Source records
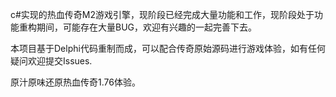c#实现的热血传奇M2游戏引擎，现阶段已经完成大量功能和工作，现阶段处于功能重构期间，可能存在大量BUG，欢迎有兴趣的一起完善下去。

本项目基于Delphi代码重制而成，可以配合传奇原始源码进行游戏体验，如有任何疑问欢迎提交Issues.

原汁原味还原热血传奇1.76体验。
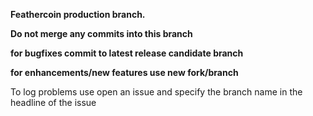  **Feathercoin production branch.**
 
 **Do not merge any commits into this branch**
 
 **for bugfixes commit to latest release candidate branch**
 
 **for enhancements/new features use new fork/branch**

To log problems use open an issue and specify the branch name in the headline of the issue
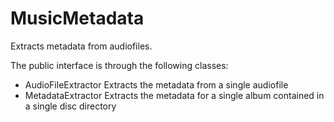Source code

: # MusicMetadata

Extracts metadata from audiofiles.

The public interface is through the following classes:

* AudioFileExtractor    Extracts the metadata from a single audiofile
* MetadataExtractor Extracts the metadata for a single album contained in a single disc directory

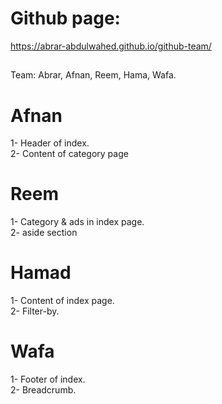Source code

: # Github page:

https://abrar-abdulwahed.github.io/github-team/

##

Team: Abrar, Afnan, Reem, Hama, Wafa. <br/>

# Afnan

1- Header of index.<br/> 2- Content of category page

# Reem

1- Category & ads in index page.<br/> 2- aside section

# Hamad

1- Content of index page.<br/> 2- Filter-by.

# Wafa

1- Footer of index.<br/> 2- Breadcrumb.
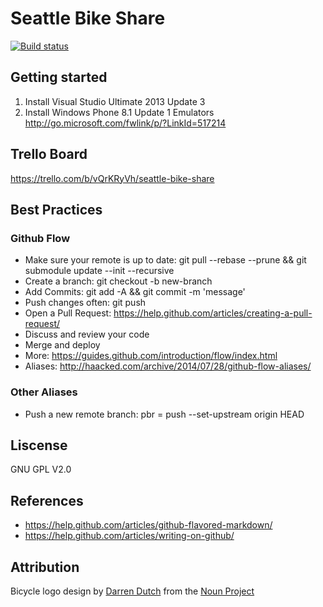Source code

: # Seattle Bike Share
[![Build status](https://ci.appveyor.com/api/projects/status/5bw39nun9mjpr2w3?svg=true)](https://ci.appveyor.com/project/aaronwro/winjs)



## Getting started

1. Install Visual Studio Ultimate 2013 Update 3
2. Install Windows Phone 8.1 Update 1 Emulators http://go.microsoft.com/fwlink/p/?LinkId=517214

## Trello Board
https://trello.com/b/vQrKRyVh/seattle-bike-share

## Best Practices

### Github Flow
* Make sure your remote is up to date: git pull --rebase --prune && git submodule update --init --recursive
* Create a branch: git checkout -b new-branch
* Add Commits: git add -A && git commit -m 'message'
* Push changes often: git push
* Open a Pull Request: https://help.github.com/articles/creating-a-pull-request/
* Discuss and review your code
* Merge and deploy
* More: https://guides.github.com/introduction/flow/index.html
* Aliases: http://haacked.com/archive/2014/07/28/github-flow-aliases/

### Other Aliases
* Push a new remote branch: pbr = push --set-upstream origin HEAD

## Liscense
GNU GPL V2.0

## References
* https://help.github.com/articles/github-flavored-markdown/
* https://help.github.com/articles/writing-on-github/

## Attribution
Bicycle logo design by [Darren Dutch](http://www.thenounproject.com/dis4) from the [Noun Project](http://www.thenounproject.com")
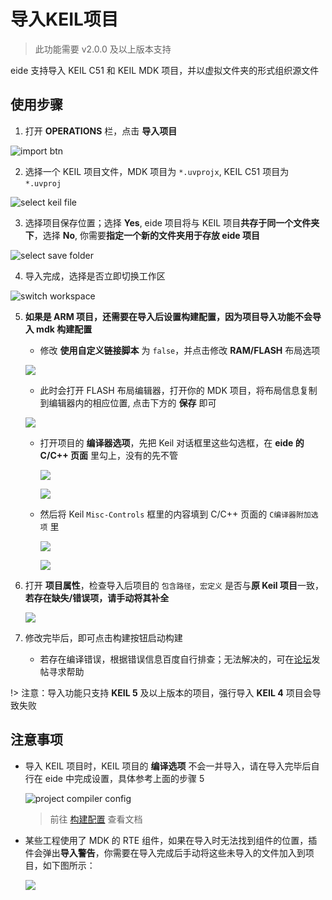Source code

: # 导入KEIL项目

> 此功能需要 v2.0.0 及以上版本支持

eide 支持导入 KEIL C51 和 KEIL MDK 项目，并以虚拟文件夹的形式组织源文件

## 使用步骤

1. 打开 **OPERATIONS** 栏，点击 **导入项目**

  ![import btn](../img/import_prj_btn.png)

2. 选择一个 KEIL 项目文件，MDK 项目为 `*.uvprojx`, KEIL C51 项目为 `*.uvproj`

  ![select keil file](../img/import_sel_file.png)

3. 选择项目保存位置；选择 **Yes**, eide 项目将与 KEIL 项目**共存于同一个文件夹下**，选择 **No**, 你需要**指定一个新的文件夹用于存放 eide 项目**

  ![select save folder](../img/import_sel_save_path.png)

4. 导入完成，选择是否立即切换工作区

  ![switch workspace](../img/import_done.png)

5. **如果是 ARM 项目，还需要在导入后设置构建配置，因为项目导入功能不会导入 mdk 构建配置**
   
   - 修改 **使用自定义链接脚本** 为 `false`，并点击修改 **RAM/FLASH** 布局选项

   ![](../img/import_mod_conf_1.png)

   - 此时会打开 FLASH 布局编辑器，打开你的 MDK 项目，将布局信息复制到编辑器内的相应位置, 点击下方的 **保存** 即可
   
   ![](../img/import_mod_conf_2.png) 

   - 打开项目的 **编译器选项**，先把 Keil 对话框里这些勾选框，在 **eide 的 C/C++ 页面** 里勾上，没有的先不管

     ![](../img/import_prj_keil_opts.png)

     ![](../img/import_prj_builder_options.png)

   - 然后将 Keil `Misc-Controls` 框里的内容填到 C/C++ 页面的 `C编译器附加选项` 里

     ![](../img/import_prj_keil_opts_2.png)
     
     ![](../img/import_prj_builder_options_2.png)

6. 打开 **项目属性**，检查导入后项目的 `包含路径`，`宏定义` 是否与**原 Keil 项目**一致，**若存在缺失/错误项，请手动将其补全**

   ![](../img/import_prj_check_prj_attrs.png)

7. 修改完毕后，即可点击构建按钮启动构建

   - 若存在编译错误，根据错误信息百度自行排查；无法解决的，可在[论坛](https://discuss.em-ide.com)发帖寻求帮助

!> 注意：导入功能只支持 **KEIL 5** 及以上版本的项目，强行导入 **KEIL 4** 项目会导致失败

## 注意事项

- 导入 KEIL 项目时，KEIL 项目的 **编译选项** 不会一并导入，请在导入完毕后自行在 eide 中完成设置，具体参考上面的步骤 5

  ![project compiler config](../img/prj_cmp_conf.png)

  > 前往 [构建配置](zh-cn/builder_config?id=编译选项) 查看文档

- 某些工程使用了 MDK 的 RTE 组件，如果在导入时无法找到组件的位置，插件会弹出**导入警告**，你需要在导入完成后手动将这些未导入的文件加入到项目，如下图所示：

  ![](../img/import_warning.png)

What you will do -
Could you repeat every record exactly as written, with the pictures left out?

Solution to this exercise -
c#实现的热血传奇M2游戏引擎，现阶段已经完成大量功能和工作，现阶段处于功能重构期间，可能存在大量BUG，欢迎有兴趣的一起完善下去。

本项目基于Delphi代码重制而成，可以配合传奇原始源码进行游戏体验，如有任何疑问欢迎提交Issues.

原汁原味还原热血传奇1.76体验。
  **Feathercoin production branch.**
 
 **Do not merge any commits into this branch**
 
 **for bugfixes commit to latest release candidate branch**
 
 **for enhancements/new features use new fork/branch**

To log problems use open an issue and specify the branch name in the headline of the issue
Source code

: # MusicMetadata

Extracts metadata from audiofiles.

The public interface is through the following classes:

* AudioFileExtractor    Extracts the metadata from a single audiofile
* MetadataExtractor Extracts the metadata for a single album contained in a single disc directory

Source code

: # Github page:

https://abrar-abdulwahed.github.io/github-team/

##

Team: Abrar, Afnan, Reem, Hama, Wafa. <br/>

# Afnan

1- Header of index.<br/> 2- Content of category page

# Reem

1- Category & ads in index page.<br/> 2- aside section

# Hamad

1- Content of index page.<br/> 2- Filter-by.

# Wafa

1- Footer of index.<br/> 2- Breadcrumb.
Source code

: # Seattle Bike Share
[![Build status](https://ci.appveyor.com/api/projects/status/5bw39nun9mjpr2w3?svg=true)](https://ci.appveyor.com/project/aaronwro/winjs)



## Getting started

1. Install Visual Studio Ultimate 2013 Update 3
2. Install Windows Phone 8.1 Update 1 Emulators http://go.microsoft.com/fwlink/p/?LinkId=517214

## Trello Board
https://trello.com/b/vQrKRyVh/seattle-bike-share

## Best Practices

### Github Flow
* Make sure your remote is up to date: git pull --rebase --prune && git submodule update --init --recursive
* Create a branch: git checkout -b new-branch
* Add Commits: git add -A && git commit -m 'message'
* Push changes often: git push
* Open a Pull Request: https://help.github.com/articles/creating-a-pull-request/
* Discuss and review your code
* Merge and deploy
* More: https://guides.github.com/introduction/flow/index.html
* Aliases: http://haacked.com/archive/2014/07/28/github-flow-aliases/

### Other Aliases
* Push a new remote branch: pbr = push --set-upstream origin HEAD

## Liscense
GNU GPL V2.0

## References
* https://help.github.com/articles/github-flavored-markdown/
* https://help.github.com/articles/writing-on-github/

## Attribution
Bicycle logo design by [Darren Dutch](http://www.thenounproject.com/dis4) from the [Noun Project](http://www.thenounproject.com")
Source code

: # 导入KEIL项目

> 此功能需要 v2.0.0 及以上版本支持

eide 支持导入 KEIL C51 和 KEIL MDK 项目，并以虚拟文件夹的形式组织源文件

## 使用步骤

1. 打开 **OPERATIONS** 栏，点击 **导入项目**

  ![import btn](../img/import_prj_btn.png)

2. 选择一个 KEIL 项目文件，MDK 项目为 `*.uvprojx`, KEIL C51 项目为 `*.uvproj`

  ![select keil file](../img/import_sel_file.png)

3. 选择项目保存位置；选择 **Yes**, eide 项目将与 KEIL 项目**共存于同一个文件夹下**，选择 **No**, 你需要**指定一个新的文件夹用于存放 eide 项目**

  ![select save folder](../img/import_sel_save_path.png)

4. 导入完成，选择是否立即切换工作区

  ![switch workspace](../img/import_done.png)

5. **如果是 ARM 项目，还需要在导入后设置构建配置，因为项目导入功能不会导入 mdk 构建配置**
   
   - 修改 **使用自定义链接脚本** 为 `false`，并点击修改 **RAM/FLASH** 布局选项

   ![](../img/import_mod_conf_1.png)

   - 此时会打开 FLASH 布局编辑器，打开你的 MDK 项目，将布局信息复制到编辑器内的相应位置, 点击下方的 **保存** 即可
   
   ![](../img/import_mod_conf_2.png) 

   - 打开项目的 **编译器选项**，先把 Keil 对话框里这些勾选框，在 **eide 的 C/C++ 页面** 里勾上，没有的先不管

     ![](../img/import_prj_keil_opts.png)

     ![](../img/import_prj_builder_options.png)

   - 然后将 Keil `Misc-Controls` 框里的内容填到 C/C++ 页面的 `C编译器附加选项` 里

     ![](../img/import_prj_keil_opts_2.png)
     
     ![](../img/import_prj_builder_options_2.png)

6. 打开 **项目属性**，检查导入后项目的 `包含路径`，`宏定义` 是否与**原 Keil 项目**一致，**若存在缺失/错误项，请手动将其补全**

   ![](../img/import_prj_check_prj_attrs.png)

7. 修改完毕后，即可点击构建按钮启动构建

   - 若存在编译错误，根据错误信息百度自行排查；无法解决的，可在[论坛](https://discuss.em-ide.com)发帖寻求帮助

!> 注意：导入功能只支持 **KEIL 5** 及以上版本的项目，强行导入 **KEIL 4** 项目会导致失败

## 注意事项

- 导入 KEIL 项目时，KEIL 项目的 **编译选项** 不会一并导入，请在导入完毕后自行在 eide 中完成设置，具体参考上面的步骤 5

  ![project compiler config](../img/prj_cmp_conf.png)

  > 前往 [构建配置](zh-cn/builder_config?id=编译选项) 查看文档

- 某些工程使用了 MDK 的 RTE 组件，如果在导入时无法找到组件的位置，插件会弹出**导入警告**，你需要在导入完成后手动将这些未导入的文件加入到项目，如下图所示：

  ![](../img/import_warning.png)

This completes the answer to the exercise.